TALLINN, U.S.S.R. -- Tiit Made, a leading politician in Estonia, is only half joking when he suggests that many people in this tiny Baltic republic might stay at home rather than hit the streets if Soviet troops attack.

"The Lithuanians are ready to jump under the tanks," he said, referring to last month's deaths in the largest Baltic republic. "We are not."

Made's remark reflects not cowardice but the strategic difference between Estonia and its larger Baltic cousins of Lithuania and Latvia. With a population of just 1.57 million, less than some Soviet cities, Estonia is trying to keep a low political profile, ignoring rather than insulting Moscow as the republic quietly seeks to regain the freedom that it and the other Baltics lost in 1940.

"This is a Nordic country," remarked Estonian Prime Minister Edgar Savisaar, pausing before completing his thought. "We sit down and think for a long time before doing anything."

────────────────

ACTIVITY LIST:
[1] Answer these questions from the article on Estonia:
(a) What population does the article give for Estonia?
(b) In what year did Estonia and the other Baltics lose their freedom?
(c) Who called Estonia "a Nordic country"?
[2] Translate this sentence from the article on Estonia into Spanish: "We sit down and think for a long time before doing anything."
[3] Name every Baltic republic mentioned in the article on Estonia.

GIVEN DATA:
────────────────

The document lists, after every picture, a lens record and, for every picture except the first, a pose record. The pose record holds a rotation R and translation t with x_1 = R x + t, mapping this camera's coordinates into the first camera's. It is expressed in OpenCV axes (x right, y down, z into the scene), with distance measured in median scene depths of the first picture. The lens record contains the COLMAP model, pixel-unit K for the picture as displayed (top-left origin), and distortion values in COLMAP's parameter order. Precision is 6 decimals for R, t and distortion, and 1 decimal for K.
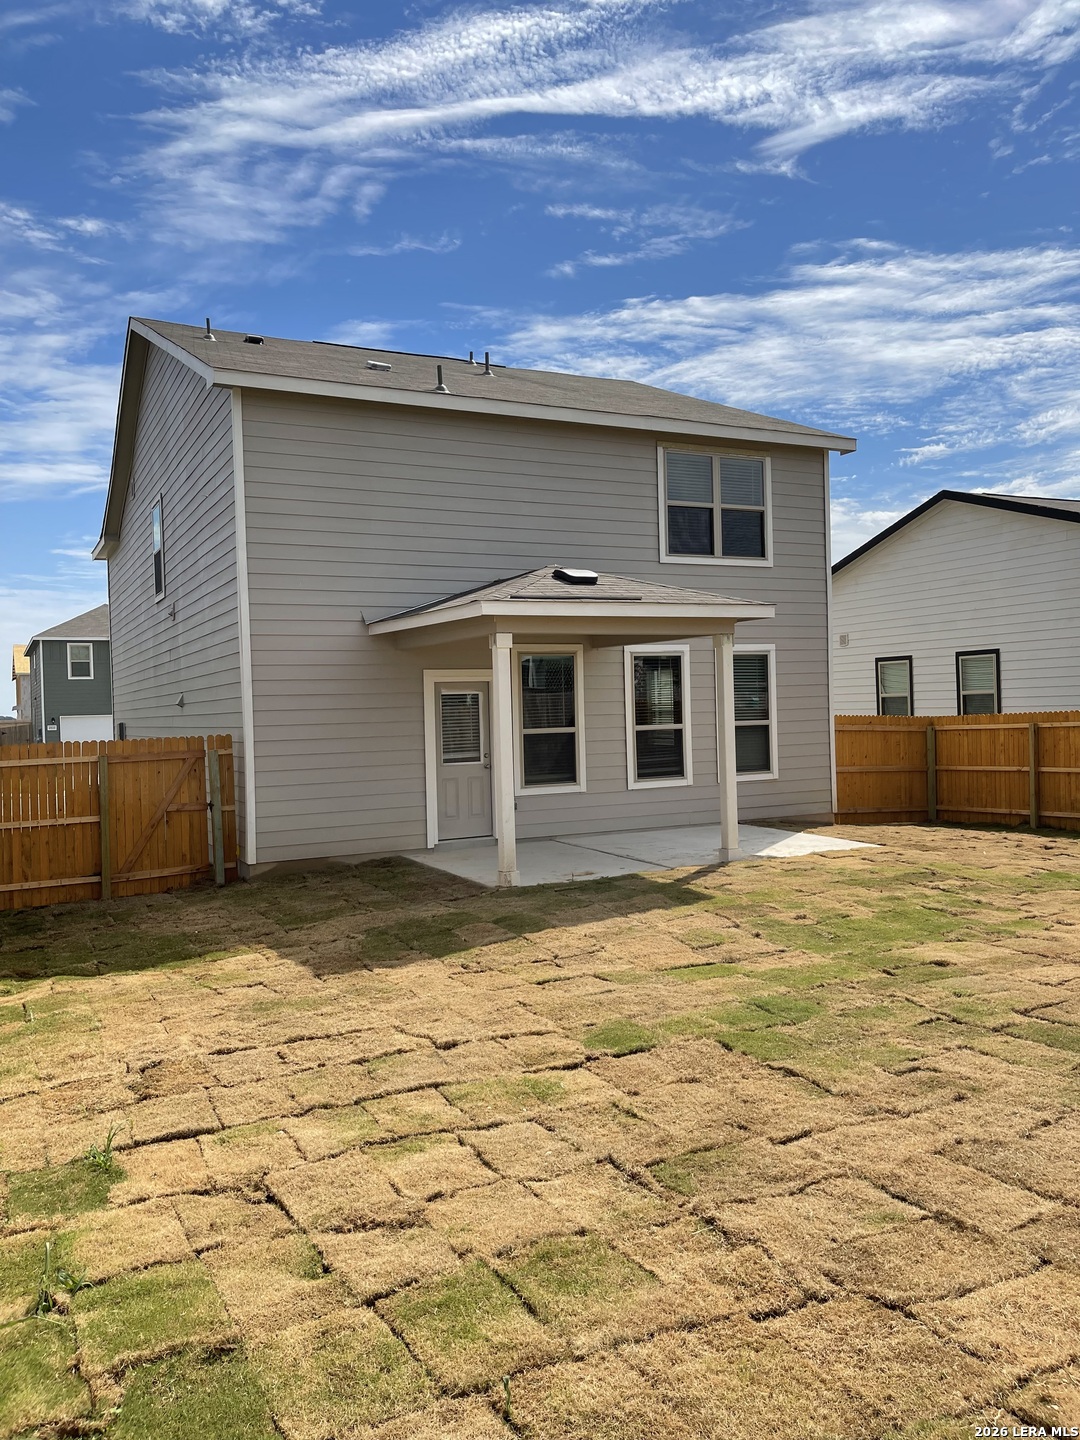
lens RADIAL K [[1085.2, 0, 540.0], [0, 1085.2, 720.0], [0, 0, 1]] dist [0.095644, -0.163790]
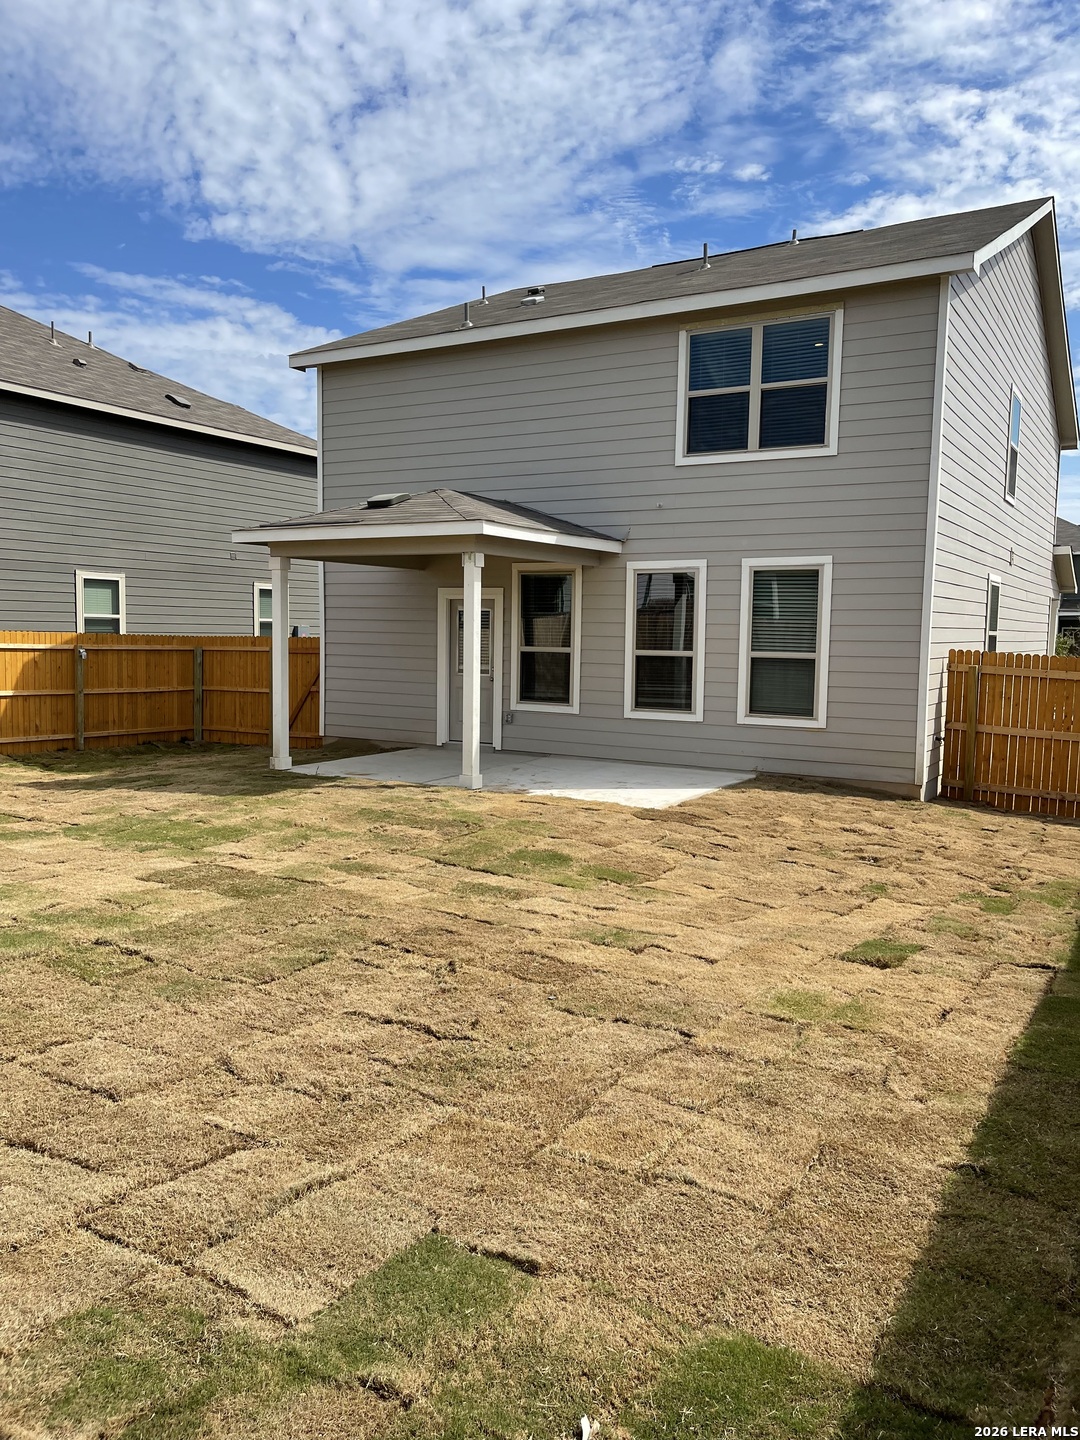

────────────────

SOLUTIONS FOR EACH TASK:
[1]
(a) 1.57 million
(b) 1940
(c) Estonian Prime Minister Edgar Savisaar

[2] Nos sentamos y pensamos durante mucho tiempo antes de hacer cualquier cosa.

[3] Estonia, Lithuania, Latvia